8 free tools that teach kids how to code
- 05 June, 2019 23:52
Kids are growing up with technology in a way that even millennials haven't experienced. Just watch a toddler navigate an iPad, and it's clear that technology comes naturally to the newest generation. Because we've evolved into this digital world, coding has become integral to companies everywhere, making programming a smart career path for the next generation. There are many resources available to learn how to code, but the ones on this list are focused squarely on the kids out there.
There's a good chance your kid already plays this blocky pixelated game on her phone, computer or tablet. It serves as a way to keep kids entertained while they also learn the fundamentals of coding. To say it's been a sensation is putting it lightly. With 53 million copies sold by 2015, Microsoft purchased Minecraft for a cool $2.5 billion dollars. The game is so popular that videos of Minecraft are the number one most watched gaming videos on YouTube.
Scratch comes from MIT, and its focused on getting kids from age 8 to 16 interested in coding. Kids can program games, animations and interactive stories that they can share with others in the Scratch community. It's not limited to ages 8 to 16, either, as its website points out. Anyone can try out Scratch for a fun and easy lesson in coding. It's available in more than 150 countries and has received funding from numerous companies including the National Science Foundation, Google, Dell and the LEGO Foundation. There is even a special section dedicated to educators called ScratchEd, which supplies teachers with resources to introduce coding in the classroom.

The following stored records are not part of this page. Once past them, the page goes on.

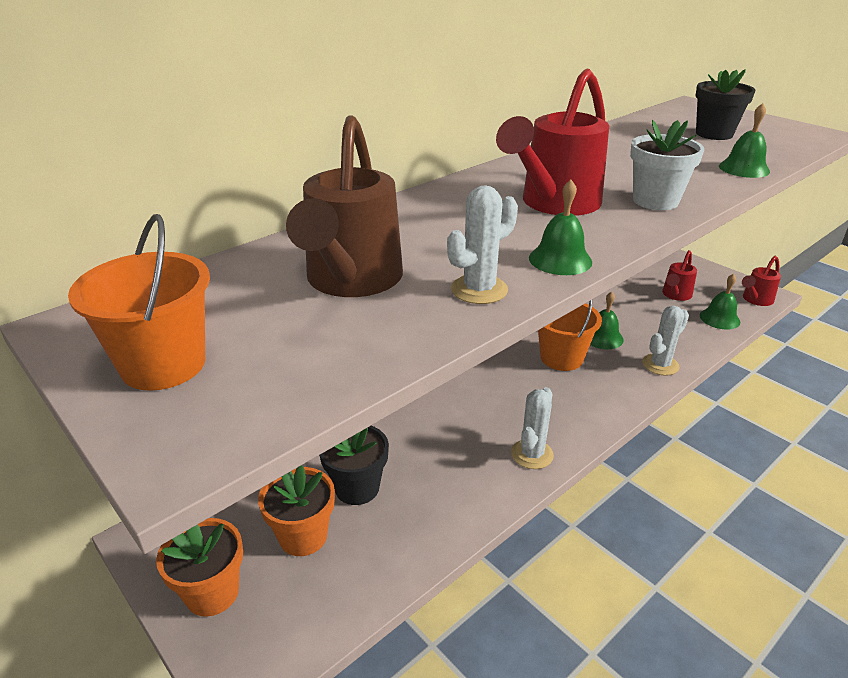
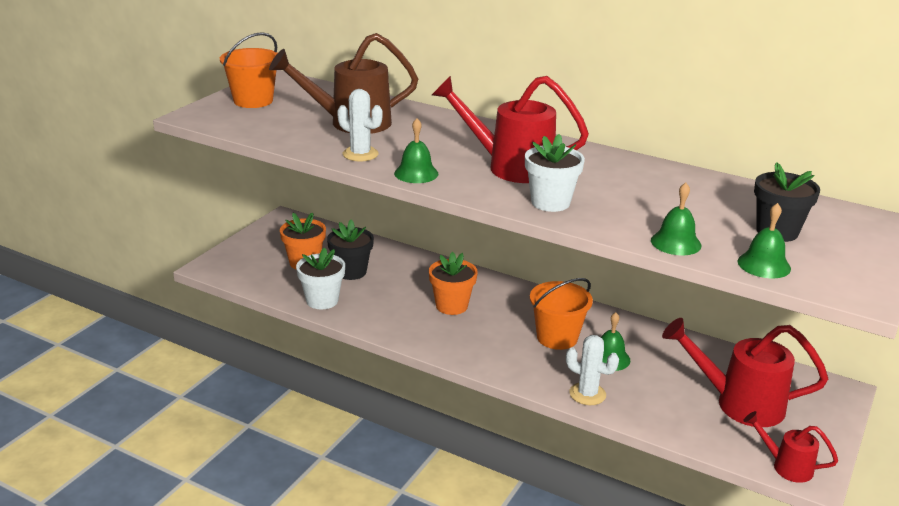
camera: 70 degrees right, 5 degrees down
(212, 593) = (256, 246): orange flower pot -> orange flower pot (451, 306)
(420, 534) = (322, 300): none -> white flower pot
(532, 454) = (419, 334): white cactus -> none
(675, 295) = (739, 403): red watering can -> red watering can, size x1.86
(719, 318) = (713, 435): green bell -> green bell (764, 265)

If you have an iPad, you can download the Hopscotch app for your kids to teach them how to make basic games and pixel art. Kids will learn to code while they play along with the games and watch informative videos. Kids can take part in different challenges to further develop their skills as well as a community where they can ask questions when they run into any difficulties. The app is completely free and is designed for ages 9 to 11, but that hasn't stopped adults from also getting addicted to the fun and interactive format.
Aimed at helping kids learn to make anything from Web apps to custom games to actual hardware, Tynker is another great interactive resource to teach your kid to code. It offers fun and interactive tutorials, exercises, puzzles and more to help get kids interested in making their own creations. There are a number of ways for kids to learn on Tynker and it will lay the groundwork for the fundamentals of programming. Kids can start coding with visuals and icons, before moving onto traditional code. Everything about Tynker is designed to make your kid a master programmer once they transition from the games and puzzles.

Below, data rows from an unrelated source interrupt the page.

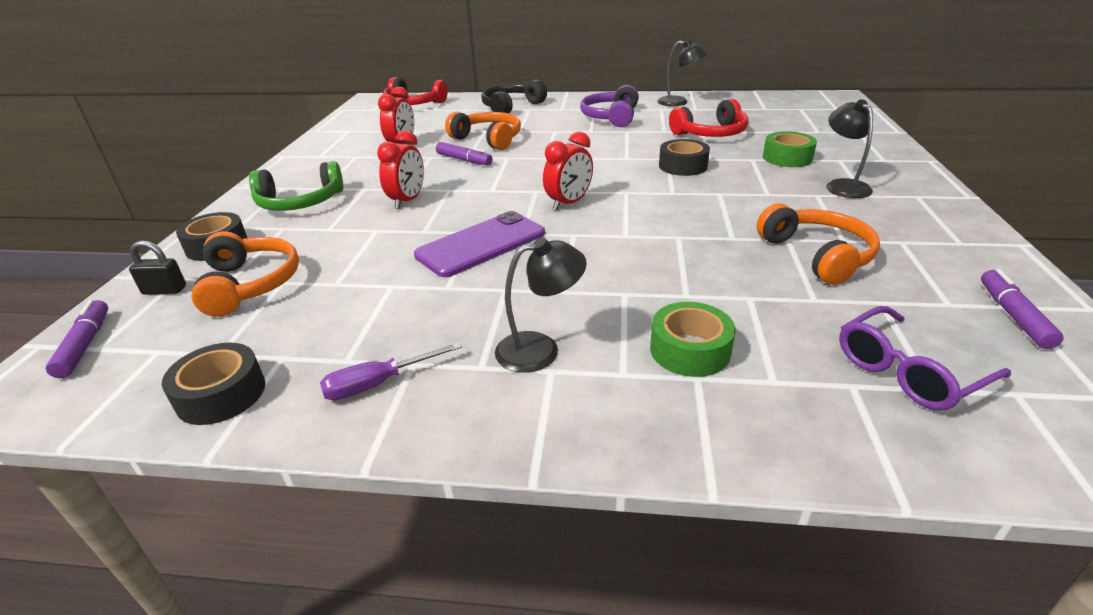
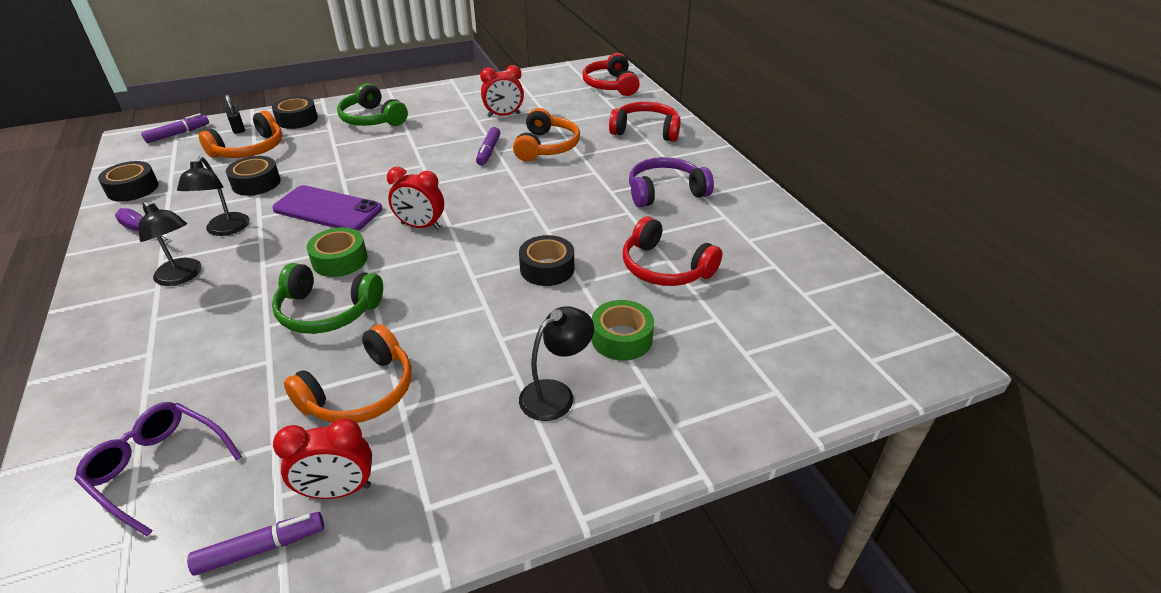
camera: 60 degrees right, 5 degrees up
(357, 284) = (256, 183): none -> black tape
(407, 201) = (392, 156): red clock -> red clock (338, 491)
(511, 107) = (646, 131): black headphones -> red headphones
(679, 102) = (761, 223): black lamp -> black lamp (225, 230)
(682, 260) = (327, 311): none -> green headphones
(690, 350) = (184, 343): green tape -> green tape (340, 260)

Hackety Hack is focused on helping kids who want to learn to create software, and it's all open source. It focuses on teaching kids Ruby in a way that is fun and accessible. It uses the Shoes toolkit, which is aimed at making it easy for people to develop programs using Ruby. Hackety Hack claims it's perfect for those without any experience in coding or programming, so if your kid is an absolute beginner, it shouldn't be a problem.
If your kid wants to learn Ruby, another great resource is Kids Ruby, which lets them write and test code on their computer. It works across many platforms, so it won't matter if you're working on a PC or Mac. Kids Ruby emphasizes "hacking your homework," which really means creating programs that will make their homework easier. But it's a great slogan to get a kid's attention. For kids who don't need encouragement to get their homework done, you could get them a Sphero, which they can program to do different actions using Ruby.
Another free iPad game, Cargo-Bot gets kids to understand the basics of programming by having them teach a robot to move crates around to solve puzzles. It's built with Codea, which is an iPad app that is designed to quickly create games and simulations right on your tablet using the programming language Lua. It instills the logical thinking that kids will need in order to become successful coders, so they can move on from kid-focused games to the real deal.